Jun 9, 2016
Jun 9, 2016

The effect of heat on Euro 2016 betting

The effect of heat on Euro 2016 betting
To make a Euro 2016 betting profit, bettors should also consider a rarely discussed but potentially major factor: the impact of French summer weather. Sports journalist, Alex Keble, takes a look at individual matches to define the key winners and losers. Don't place a bet on Euro 2016 before reading this.

Traditionally the climate at international tournaments is rarely discussed by betting experts, but scorching heat at both the 2010 and 2014 World Cups has highlighted the importance of weather conditions when predicting outcomes.

France is certainly not as hot as either Brazil or South Africa, but there is still a variance in average temperatures across the country. Nine cities will host matches this June and July, and whilst the Northern territories – such as Paris and Lille – will enjoy milder temperatures, heat exhaustion could become a factor during games in Southern France.


High temperatures favour possession football

Research has shown that high temperatures lead to loss of fluids and high core temperatures, which in turn cause athletes to adapt the style of their performance. Players run less distance and at a lower intensity whilst recycling possession is more frequent. Summer weather favours possession football and a low tempo style that prioritises sudden burst of creativity rather than the high energy, high pressing systems that are generally favoured at club level.

Research has shown that high temperatures favour a low tempo style with sudden burst of creativity as opposed to high pressing system preferred at club level.

France is not too large and thus travel should not impact any nation particularly badly, whilst only nine of the 51 matches will take place before 17:00; all in all, conditions should be easy going for the vast majority of the time.
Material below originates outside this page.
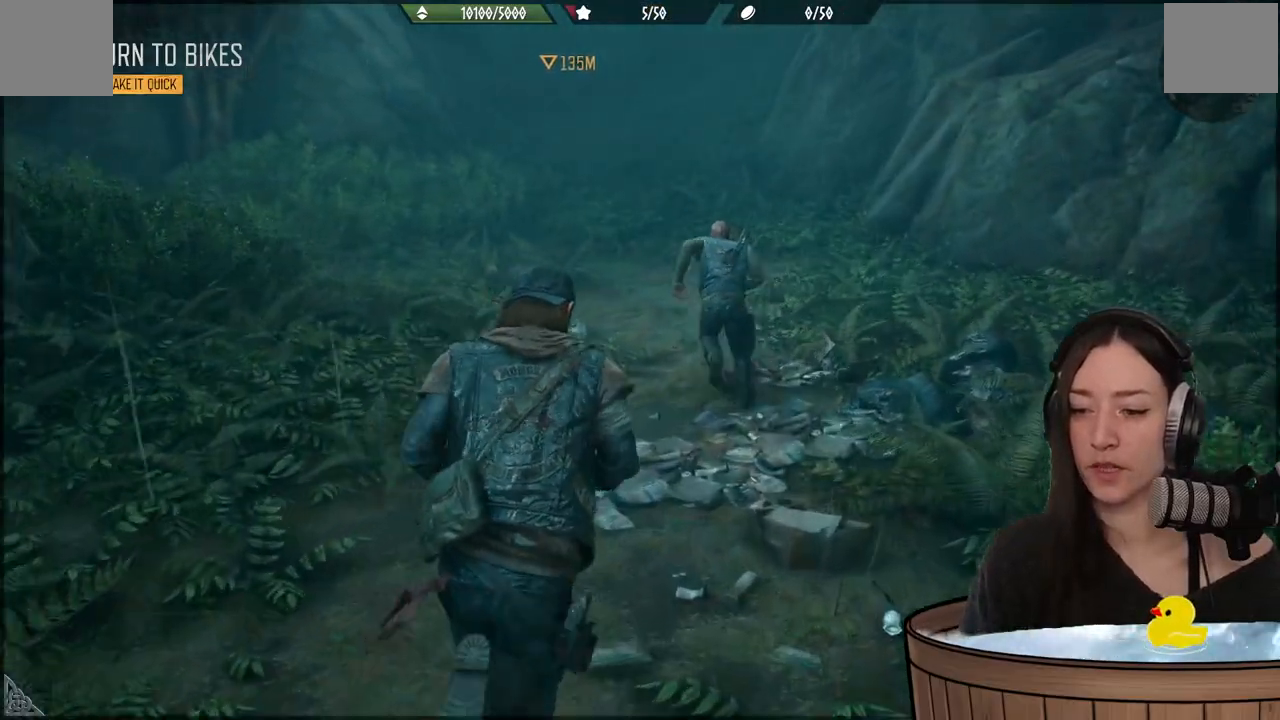
{"buttons": [], "left_stick": "up", "right_stick": "center", "events": []}
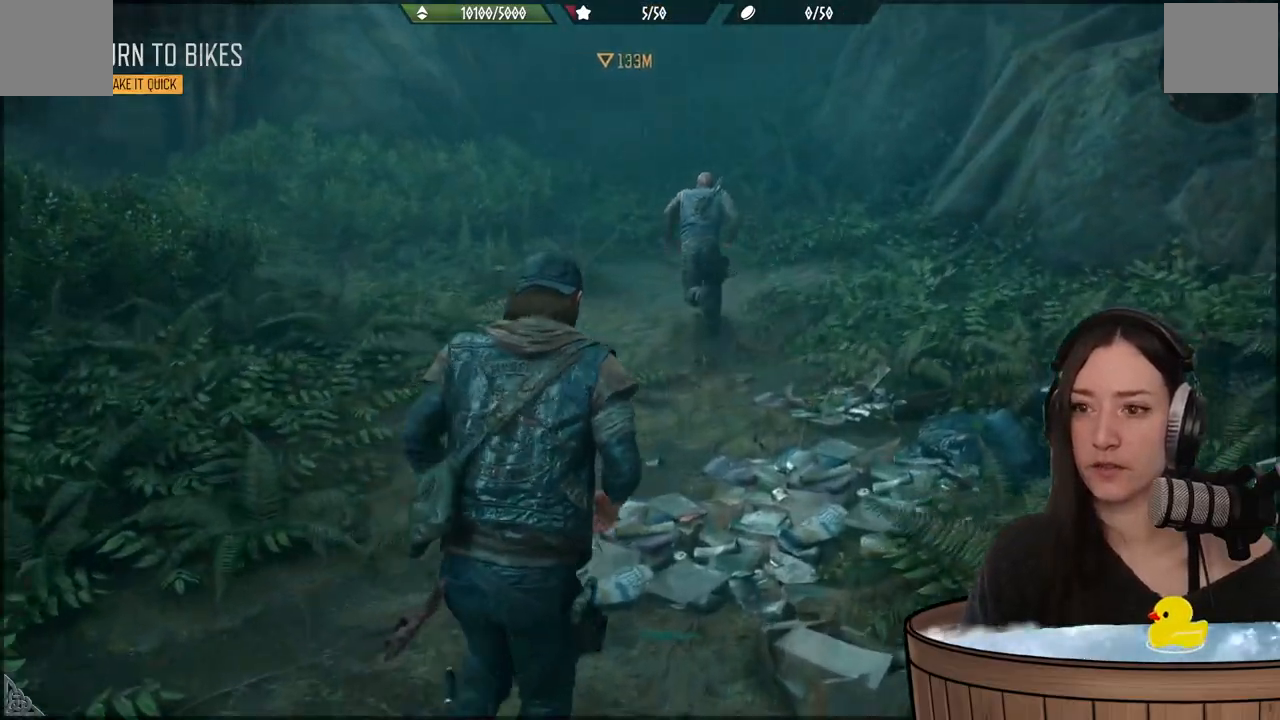
{"buttons": [], "left_stick": "up", "right_stick": "center", "events": []}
The first round of matches in France is likely to produce fewer goals or exciting football than in a more temperate environment, but as the players acclimatise this should change.

However, the start time and location of individual group matches could have a small but significant impact on the outcome and thus are worth analysing in detail.
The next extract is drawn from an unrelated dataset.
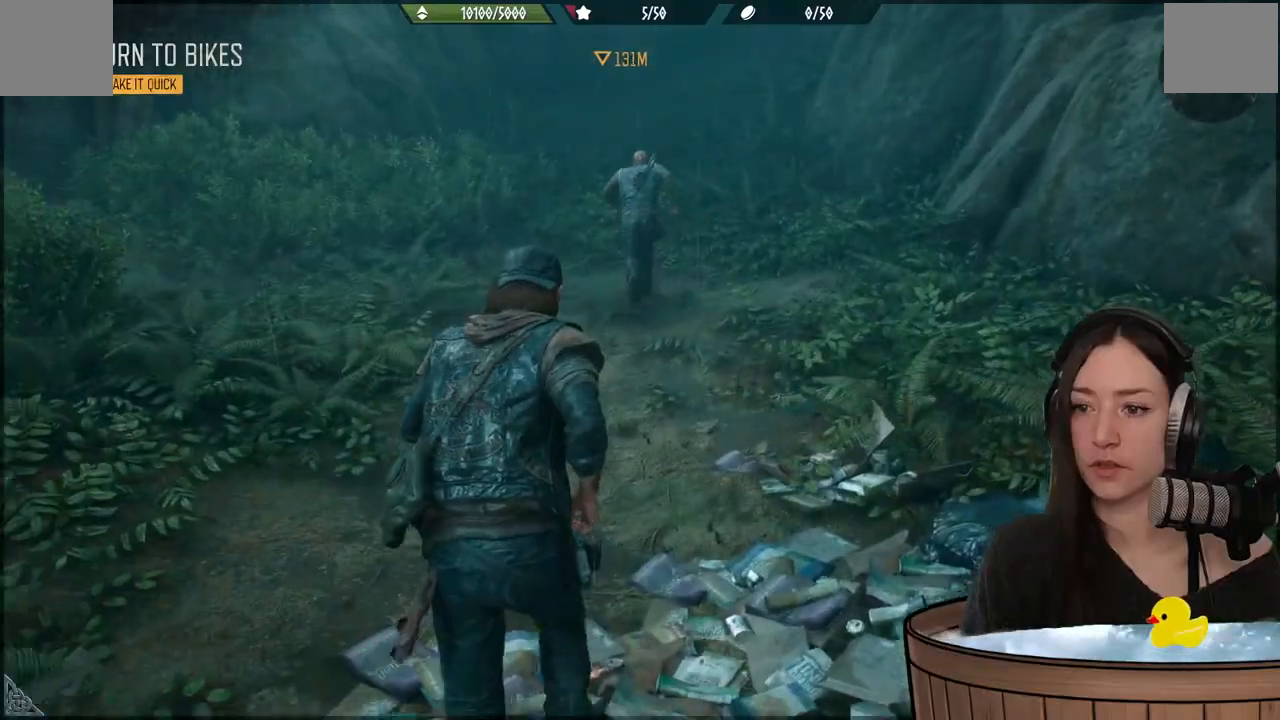
{"buttons": [], "left_stick": "up", "right_stick": "center", "events": []}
Key matches likely to be affected by the heat

The vast majority of the 14:00 matches are held in northerly cities, with the exception of Spain’s match with Czech Republic in Toulouse on June 13 (where temperatures are likely to reach the mid-twenties). The Spaniards’ low-tempo possession-centric football is well suited to warm climates, and their players’ experience with similar conditions in Spain should give them an even greater edge in this match.

Spain’s odds to beat Czech Republic: 1.495*

Italy vs. Sweden on June 17 in Toulouse is also at 14:00 and should follow a very similar pattern. Sweden’s hopes of upsetting the odds are weakened by the weather conditions they are likely to face that day, with the Italians far more accustomed to high temperatures and capable of playing in an ambling fashion thanks to their highly gifted central midfielders.

The decisive match in Group C between Ukraine and Poland on June 21 is being played in Marseille (where temperatures regularly reach the high twenties) at 17:00, which could lead to a stodgy game of football that is exacerbated by the nervous tension in both teams. Northern Ireland face Germany at the same time across the other side of the country in Paris, and thus are handed a slight advantage over their potential rivals for a qualification spot.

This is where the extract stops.